1938 começa com uma tragédia.

Mercedes e Auto Union comparecem no mesmo dia, 28 de janeiro, a um determinado trecho da Autobhan que liga Frankfurt a Darmstadt, com o mesmo objetivo: bater recordes de velocidade pura. A Auto Union detinha os recordes, a Mercedes queria bater e a outra rebater.

As especificações técnicas regulamentares estavam baseadas na capacidade do motor, e assim ambas podiam utilizar como base seus carros de GP.

Rudi começa, com um W125 especialmente carenado (Rekordwagen) e com motor mais potente.

Ele estabelece 432,7km/h para o quilometro lançado e 432,4km/h para a milha lançada, recordes que permanecem até hoje.

Quando é a vez de Bernd, ele é atingido por uma rajada de vento quando estava a mais de 400km/h. O carro é jogado para fora da pista, capota duas vezes e Bernd morre.

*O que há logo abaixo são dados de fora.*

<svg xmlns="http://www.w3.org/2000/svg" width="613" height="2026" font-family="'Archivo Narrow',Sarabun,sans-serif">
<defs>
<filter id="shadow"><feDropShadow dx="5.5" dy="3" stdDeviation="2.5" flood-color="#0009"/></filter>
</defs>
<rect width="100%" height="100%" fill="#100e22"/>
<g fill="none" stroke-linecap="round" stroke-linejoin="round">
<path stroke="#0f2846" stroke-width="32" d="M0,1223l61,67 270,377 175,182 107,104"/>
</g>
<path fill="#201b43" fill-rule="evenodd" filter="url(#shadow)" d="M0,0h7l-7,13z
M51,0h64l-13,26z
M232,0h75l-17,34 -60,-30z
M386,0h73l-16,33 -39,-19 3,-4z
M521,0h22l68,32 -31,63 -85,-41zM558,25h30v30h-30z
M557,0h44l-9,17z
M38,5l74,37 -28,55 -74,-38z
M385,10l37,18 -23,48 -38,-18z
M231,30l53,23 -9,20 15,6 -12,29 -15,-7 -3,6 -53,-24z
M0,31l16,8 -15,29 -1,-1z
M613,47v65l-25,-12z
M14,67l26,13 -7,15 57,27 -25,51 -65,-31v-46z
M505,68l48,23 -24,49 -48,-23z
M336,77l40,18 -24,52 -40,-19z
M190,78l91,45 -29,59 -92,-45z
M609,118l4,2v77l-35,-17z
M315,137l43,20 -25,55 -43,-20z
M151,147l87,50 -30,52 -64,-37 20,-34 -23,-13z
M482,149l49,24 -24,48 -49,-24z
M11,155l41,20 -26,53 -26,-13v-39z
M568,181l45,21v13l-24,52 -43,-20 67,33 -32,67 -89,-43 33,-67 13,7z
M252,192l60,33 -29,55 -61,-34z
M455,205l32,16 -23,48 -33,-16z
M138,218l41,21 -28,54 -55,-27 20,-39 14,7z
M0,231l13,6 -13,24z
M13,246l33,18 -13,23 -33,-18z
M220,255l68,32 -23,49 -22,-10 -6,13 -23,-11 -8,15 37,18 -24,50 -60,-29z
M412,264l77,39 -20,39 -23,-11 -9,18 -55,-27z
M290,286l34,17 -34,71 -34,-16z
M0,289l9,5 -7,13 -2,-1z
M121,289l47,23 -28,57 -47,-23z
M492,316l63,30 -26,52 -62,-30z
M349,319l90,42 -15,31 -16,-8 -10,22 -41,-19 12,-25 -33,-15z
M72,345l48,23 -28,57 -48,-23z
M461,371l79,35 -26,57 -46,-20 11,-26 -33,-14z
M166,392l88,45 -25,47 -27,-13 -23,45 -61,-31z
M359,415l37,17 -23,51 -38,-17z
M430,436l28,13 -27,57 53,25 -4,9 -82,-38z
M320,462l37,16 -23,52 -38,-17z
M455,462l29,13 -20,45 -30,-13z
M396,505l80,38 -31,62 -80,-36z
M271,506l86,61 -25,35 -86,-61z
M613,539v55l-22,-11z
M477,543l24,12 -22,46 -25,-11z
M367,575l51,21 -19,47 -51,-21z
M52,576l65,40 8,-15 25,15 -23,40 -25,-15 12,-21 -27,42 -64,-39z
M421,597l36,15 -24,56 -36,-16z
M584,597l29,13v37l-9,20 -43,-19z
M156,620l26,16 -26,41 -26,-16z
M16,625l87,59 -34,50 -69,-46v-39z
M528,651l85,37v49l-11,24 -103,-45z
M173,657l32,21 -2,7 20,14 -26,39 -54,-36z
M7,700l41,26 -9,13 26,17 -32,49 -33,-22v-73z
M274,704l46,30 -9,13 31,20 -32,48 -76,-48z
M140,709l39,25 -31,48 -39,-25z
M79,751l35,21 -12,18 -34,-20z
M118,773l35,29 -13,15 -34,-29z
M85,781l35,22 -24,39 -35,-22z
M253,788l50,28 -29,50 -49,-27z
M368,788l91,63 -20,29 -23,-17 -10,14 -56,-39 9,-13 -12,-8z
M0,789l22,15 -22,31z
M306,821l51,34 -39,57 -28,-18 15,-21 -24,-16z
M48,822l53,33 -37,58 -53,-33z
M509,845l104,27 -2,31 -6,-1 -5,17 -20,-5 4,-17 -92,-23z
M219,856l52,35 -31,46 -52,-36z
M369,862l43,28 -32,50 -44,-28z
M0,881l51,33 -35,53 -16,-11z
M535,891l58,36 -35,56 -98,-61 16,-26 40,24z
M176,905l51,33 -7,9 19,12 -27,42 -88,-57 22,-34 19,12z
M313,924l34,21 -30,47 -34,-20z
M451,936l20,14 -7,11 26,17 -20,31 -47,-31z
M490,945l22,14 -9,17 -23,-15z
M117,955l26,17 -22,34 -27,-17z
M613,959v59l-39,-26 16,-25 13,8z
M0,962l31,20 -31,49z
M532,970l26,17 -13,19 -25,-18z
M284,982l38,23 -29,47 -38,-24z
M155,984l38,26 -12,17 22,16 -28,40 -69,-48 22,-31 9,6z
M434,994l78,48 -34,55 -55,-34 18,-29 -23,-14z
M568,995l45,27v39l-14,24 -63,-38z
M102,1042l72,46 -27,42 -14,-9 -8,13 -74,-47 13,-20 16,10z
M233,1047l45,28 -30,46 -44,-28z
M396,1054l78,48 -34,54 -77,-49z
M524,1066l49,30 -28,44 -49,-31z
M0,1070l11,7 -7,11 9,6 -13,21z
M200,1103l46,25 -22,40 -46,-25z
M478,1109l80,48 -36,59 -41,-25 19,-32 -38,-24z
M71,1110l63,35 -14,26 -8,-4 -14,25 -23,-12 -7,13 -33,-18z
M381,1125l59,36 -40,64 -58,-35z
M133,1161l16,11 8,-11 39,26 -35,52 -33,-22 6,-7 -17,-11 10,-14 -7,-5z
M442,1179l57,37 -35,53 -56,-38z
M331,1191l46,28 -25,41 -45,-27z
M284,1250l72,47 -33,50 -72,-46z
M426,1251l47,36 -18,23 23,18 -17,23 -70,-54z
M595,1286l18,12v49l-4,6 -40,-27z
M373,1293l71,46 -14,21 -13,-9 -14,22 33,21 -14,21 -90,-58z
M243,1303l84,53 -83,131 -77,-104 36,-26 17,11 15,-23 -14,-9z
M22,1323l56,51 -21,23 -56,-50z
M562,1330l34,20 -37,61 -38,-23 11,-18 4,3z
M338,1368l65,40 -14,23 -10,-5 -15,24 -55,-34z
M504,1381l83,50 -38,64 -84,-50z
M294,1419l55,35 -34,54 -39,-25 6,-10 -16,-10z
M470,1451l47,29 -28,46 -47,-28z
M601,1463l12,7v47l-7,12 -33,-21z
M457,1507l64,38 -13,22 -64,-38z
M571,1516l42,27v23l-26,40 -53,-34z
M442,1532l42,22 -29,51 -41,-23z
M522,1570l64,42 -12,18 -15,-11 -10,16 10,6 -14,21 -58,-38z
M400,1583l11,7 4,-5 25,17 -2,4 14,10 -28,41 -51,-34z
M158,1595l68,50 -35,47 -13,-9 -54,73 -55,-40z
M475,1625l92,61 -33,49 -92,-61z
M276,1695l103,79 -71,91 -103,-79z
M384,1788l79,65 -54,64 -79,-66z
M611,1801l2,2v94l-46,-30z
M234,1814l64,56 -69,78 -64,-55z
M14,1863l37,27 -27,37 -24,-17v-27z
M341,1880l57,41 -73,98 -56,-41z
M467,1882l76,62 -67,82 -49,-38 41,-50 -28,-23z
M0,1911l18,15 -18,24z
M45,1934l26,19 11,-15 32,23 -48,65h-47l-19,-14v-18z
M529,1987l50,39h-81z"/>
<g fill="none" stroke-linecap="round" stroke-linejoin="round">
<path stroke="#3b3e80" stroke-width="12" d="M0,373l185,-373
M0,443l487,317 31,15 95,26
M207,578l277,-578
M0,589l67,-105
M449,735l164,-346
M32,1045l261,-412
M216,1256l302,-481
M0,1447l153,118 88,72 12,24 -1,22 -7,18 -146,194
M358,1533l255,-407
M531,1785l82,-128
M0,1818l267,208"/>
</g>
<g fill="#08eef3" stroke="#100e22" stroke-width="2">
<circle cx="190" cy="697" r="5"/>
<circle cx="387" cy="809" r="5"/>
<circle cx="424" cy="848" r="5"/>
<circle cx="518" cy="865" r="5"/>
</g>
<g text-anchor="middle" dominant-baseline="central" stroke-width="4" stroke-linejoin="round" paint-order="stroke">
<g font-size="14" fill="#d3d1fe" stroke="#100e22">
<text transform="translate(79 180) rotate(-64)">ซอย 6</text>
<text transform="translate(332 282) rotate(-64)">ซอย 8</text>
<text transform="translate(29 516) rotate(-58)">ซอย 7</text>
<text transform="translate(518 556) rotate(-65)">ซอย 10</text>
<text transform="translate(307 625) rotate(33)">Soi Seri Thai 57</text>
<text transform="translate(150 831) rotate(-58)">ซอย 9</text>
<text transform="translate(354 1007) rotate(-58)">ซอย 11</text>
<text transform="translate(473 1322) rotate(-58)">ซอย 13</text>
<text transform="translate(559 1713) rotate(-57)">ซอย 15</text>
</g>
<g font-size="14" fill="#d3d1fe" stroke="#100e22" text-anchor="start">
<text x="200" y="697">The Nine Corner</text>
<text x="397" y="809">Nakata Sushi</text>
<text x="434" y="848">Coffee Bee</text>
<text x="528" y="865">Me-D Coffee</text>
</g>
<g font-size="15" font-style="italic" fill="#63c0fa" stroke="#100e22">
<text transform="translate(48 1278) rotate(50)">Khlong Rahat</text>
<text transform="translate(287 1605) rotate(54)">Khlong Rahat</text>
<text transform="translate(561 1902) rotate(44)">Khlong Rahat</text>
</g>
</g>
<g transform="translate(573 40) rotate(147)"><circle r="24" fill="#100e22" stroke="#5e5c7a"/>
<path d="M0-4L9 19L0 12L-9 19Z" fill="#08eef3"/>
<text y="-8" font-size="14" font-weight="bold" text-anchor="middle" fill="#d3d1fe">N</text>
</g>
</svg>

Isso causou profunda impressão em Caracciola: “Qual o sentido de homens darem caça um ao outro até a morte por causa de alguns segundos? Para servir ao progresso? Para servir à humanidade? Que frase ridícula em face da grande realidade da morte. Mas então… Por que? Por que? E pela primeira vez, naquele momento, senti que toda vida é vivida de acordo com suas próprias leis. E a lei para um lutador é: imolar-se até a última fibra, não importa o que aconteça com as cinzas.”

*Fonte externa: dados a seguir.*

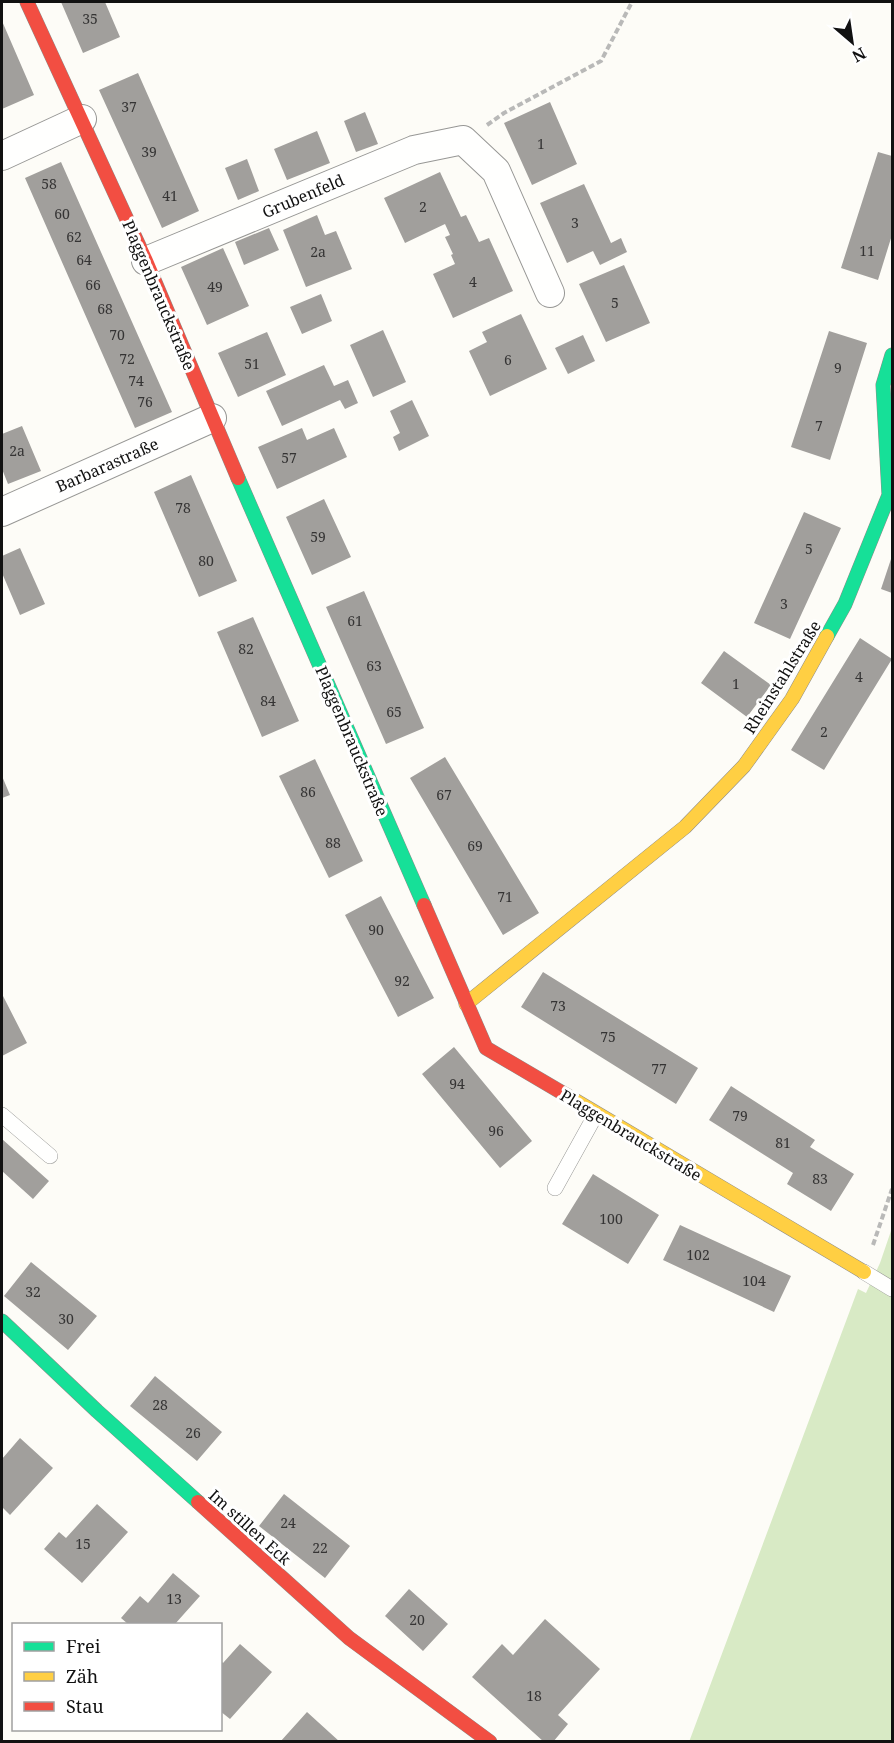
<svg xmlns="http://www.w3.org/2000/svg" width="894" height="1743" font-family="'Noto Serif',serif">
<rect width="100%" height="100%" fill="#fdfcf7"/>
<path fill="#d8eac5" d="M892 1228V1741L689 1742 858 1289 866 1293 880 1263Z"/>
<path fill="#a19f9c" d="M61 2H105L120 37 83 53Z
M2 21 34 95 2 109Z
M138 73 199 211 162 228 99 90Z
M550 102 577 164 532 185 504 123Z
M365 112 378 144 356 152 344 121Z
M317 131 330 163 287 180 274 149Z
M878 152 892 156V235L878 280 841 268Z
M247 159 259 191 238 200 225 168Z
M61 162 172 412 135 428 25 178Z
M440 172 461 217 466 215 479 242 489 238 513 291 453 318 433 274 455 264 451 255 453 254 445 237 450 235 445 224 405 243 384 198Z
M584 184 611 243 621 238 627 252 600 265 593 251 567 263 540 203Z
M317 215 325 235 336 231 352 269 306 287 283 230Z
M269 228 279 250 244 265 235 242Z
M223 248 249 306 207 325 181 267Z
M624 265 650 323 606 342 579 284Z
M321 294 332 321 302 334 290 307Z
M521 314 547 369 490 396 469 351 487 342 482 332Z
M383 330 406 382 373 397 350 345Z
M829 331 867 343 830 460 791 447Z
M267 332 286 375 238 397 218 353Z
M583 335 595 361 568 374 555 348Z
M324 365 334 386 348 380 358 403 345 409 340 400 282 426 266 391Z
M412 400 429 436 399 451 393 437 400 433 390 411Z
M22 426 41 471 8 484 2 469V434Z
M302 428 307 440 334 428 347 457 277 489 258 447Z
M191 475 237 581 199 597 154 492Z
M324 499 351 557 312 575 286 517Z
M804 512 841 528 790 639 754 623Z
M20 548 45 604 20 615 2 573V556Z
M892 556V593L881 589Z
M364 591 424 728 386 744 326 607Z
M253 617 299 721 262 737 217 632Z
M860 638 892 659 824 770 791 750Z
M724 651 771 685 747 717 701 683Z
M445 757 539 913 503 935 410 778Z
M315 759 363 861 329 878 279 776Z
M2 776 10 795 2 798Z
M381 896 434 998 398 1017 345 915Z
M543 972 698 1068 676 1104 521 1007Z
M2 994 27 1043 2 1056Z
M454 1047 532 1141 500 1168 422 1074Z
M731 1086 815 1140 810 1147 854 1174 831 1211 787 1184 793 1173 709 1120Z
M2 1139 49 1181 33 1199 2 1171Z
M593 1174 659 1215 628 1264 562 1224Z
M680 1225 791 1276 774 1312 663 1260Z
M31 1262 97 1316 68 1350 4 1296Z
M155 1376 222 1432 197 1461 130 1406Z
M20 1438 53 1468 10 1515 2 1507V1459Z
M284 1494 350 1546 325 1578 259 1526Z
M97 1504 128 1532 82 1583 44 1549 59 1532 66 1538Z
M173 1573 200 1596 175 1624H128L121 1618 140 1596 148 1603Z
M409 1589 448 1624 423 1651 385 1616Z
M545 1619 600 1669 558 1715 568 1724 553 1742H544L472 1677 502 1644 513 1655Z
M240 1644 272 1672 230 1719 220 1711V1660L223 1663Z
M307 1712 340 1742H280Z"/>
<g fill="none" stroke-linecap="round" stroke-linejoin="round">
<g stroke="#979795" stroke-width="16">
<path id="lane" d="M2 1115 50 1156
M555 1188 596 1114
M864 1272 892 1289"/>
</g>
<g stroke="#979795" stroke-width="30">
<path id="street" d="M2 156 82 119
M146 261 414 150 463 140 496 171 550 293
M2 512 212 418"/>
</g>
<g stroke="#8e8d8b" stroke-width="15">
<path id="fast" d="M238 478 424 905
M827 636 845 604 889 495 883 385 892 355
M2 1321 97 1411 198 1502"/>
</g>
<g stroke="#8e8d8b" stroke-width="15">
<path id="slow" d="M466 1004 685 827 744 766 792 699 827 636
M566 1095 864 1272"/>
</g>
<g stroke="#8e8d8b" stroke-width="15">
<path id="jam" d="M27 2 146 261 238 478
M424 905 486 1048 566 1095
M198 1502 349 1638 490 1742"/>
</g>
<path stroke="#b9b9b8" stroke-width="4" stroke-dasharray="6 3" stroke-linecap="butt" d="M487 125 504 113 601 61 632 2
M873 1245 892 1189"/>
<use href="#lane" stroke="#fffffe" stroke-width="15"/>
<use href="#street" stroke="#fffffe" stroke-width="28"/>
<use href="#fast" stroke="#16e098" stroke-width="14"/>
<use href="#slow" stroke="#ffcf43" stroke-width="14"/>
<use href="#jam" stroke="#f24e42" stroke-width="14"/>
</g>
<g text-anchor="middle" stroke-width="6" stroke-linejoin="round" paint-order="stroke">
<g font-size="14" fill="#353434">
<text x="90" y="24">35</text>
<text x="129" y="112">37</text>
<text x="541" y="149">1</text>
<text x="149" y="157">39</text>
<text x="49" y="189">58</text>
<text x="170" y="201">41</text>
<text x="423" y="212">2</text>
<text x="62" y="219">60</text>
<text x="575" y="228">3</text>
<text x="74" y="242">62</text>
<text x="867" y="256">11</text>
<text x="318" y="257">2a</text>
<text x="84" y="265">64</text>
<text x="473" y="287">4</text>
<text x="93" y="290">66</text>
<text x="215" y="292">49</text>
<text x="615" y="308">5</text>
<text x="105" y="314">68</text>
<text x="117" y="340">70</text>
<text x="127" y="364">72</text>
<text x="508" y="365">6</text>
<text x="252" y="369">51</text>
<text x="838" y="373">9</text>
<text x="136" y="386">74</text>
<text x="145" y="407">76</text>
<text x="819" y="431">7</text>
<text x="17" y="456">2a</text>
<text x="289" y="463">57</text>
<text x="183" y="513">78</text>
<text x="318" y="542">59</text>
<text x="809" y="554">5</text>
<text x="206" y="566">80</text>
<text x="784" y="609">3</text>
<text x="355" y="626">61</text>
<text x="246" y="654">82</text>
<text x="374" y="671">63</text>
<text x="859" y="682">4</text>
<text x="736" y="689">1</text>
<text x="268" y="706">84</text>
<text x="394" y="717">65</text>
<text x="824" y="737">2</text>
<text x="308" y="797">86</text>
<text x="444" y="800">67</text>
<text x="333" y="848">88</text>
<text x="475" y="851">69</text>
<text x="505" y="902">71</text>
<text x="376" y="935">90</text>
<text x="402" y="986">92</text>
<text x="558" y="1011">73</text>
<text x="608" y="1042">75</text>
<text x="659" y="1074">77</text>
<text x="457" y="1089">94</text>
<text x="740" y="1121">79</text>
<text x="496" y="1136">96</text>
<text x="783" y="1148">81</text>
<text x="820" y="1184">83</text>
<text x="611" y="1224">100</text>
<text x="698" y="1260">102</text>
<text x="754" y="1286">104</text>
<text x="33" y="1297">32</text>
<text x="66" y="1324">30</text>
<text x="160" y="1410">28</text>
<text x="193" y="1438">26</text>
<text x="288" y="1528">24</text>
<text x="83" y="1549">15</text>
<text x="320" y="1553">22</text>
<text x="174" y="1604">13</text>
<text x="417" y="1625">20</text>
<text x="534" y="1701">18</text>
</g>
<g font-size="16" fill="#111" stroke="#fff">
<text transform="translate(303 196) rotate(-23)" y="6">Grubenfeld</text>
<text transform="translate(159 295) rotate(67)" y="6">Plaggenbrauckstraße</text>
<text transform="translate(107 465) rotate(-24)" y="6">Barbarastraße</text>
<text transform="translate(782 677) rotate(-58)" y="6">Rheinstahlstraße</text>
<text transform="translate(352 741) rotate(67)" y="6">Plaggenbrauckstraße</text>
<text transform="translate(631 1135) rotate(31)" y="6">Plaggenbrauckstraße</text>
<text transform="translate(250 1527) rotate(42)" y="6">Im stillen Eck</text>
</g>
</g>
<rect width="894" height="1743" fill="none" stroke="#111111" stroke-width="6"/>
<rect x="12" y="1623" width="210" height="108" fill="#ffffff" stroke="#a0a0a0" stroke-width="1.5"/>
<rect x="24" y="1642" width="30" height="9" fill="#16e098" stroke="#a0a0a0" stroke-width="1.5"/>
<text x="66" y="1653" font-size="18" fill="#111111">Frei</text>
<rect x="24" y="1672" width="30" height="9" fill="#ffcf43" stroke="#a0a0a0" stroke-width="1.5"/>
<text x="66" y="1683" font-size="18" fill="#111111">Zäh</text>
<rect x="24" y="1702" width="30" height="9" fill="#f24e42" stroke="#a0a0a0" stroke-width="1.5"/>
<text x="66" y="1713" font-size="18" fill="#111111">Stau</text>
<g transform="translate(852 42) rotate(151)" stroke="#ffffff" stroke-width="4.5" paint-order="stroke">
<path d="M0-4.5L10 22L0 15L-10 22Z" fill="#111111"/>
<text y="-9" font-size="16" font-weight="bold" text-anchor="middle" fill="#111111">N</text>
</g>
</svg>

A formula para 1938 tinha mudado novamente, com o abandono do sistema anterior baseado em restrições de peso, passando a limitar o deslocamento dos pistões.

O novo Mercedes W154 mostrou-se competitivo, com von B vencendo na França, Rudi em segundo e Lang em terceiro, barba-cabelo-bigode.

Caratsch vence o GP da Suíça, debaixo de chuva. Seu colega, o ingles Dick Seaman, liderou por 11 voltas mas foi ultrapassado.

Rudi vence a Coppa Acerbo, termina em segundo na França, Alemanha e Pau; terceiro em Tripoli e Italia, e assim obtém o campeonato pela terceira e última vez.

1939 começa sob a sombra da guerra e mais uma tragédia.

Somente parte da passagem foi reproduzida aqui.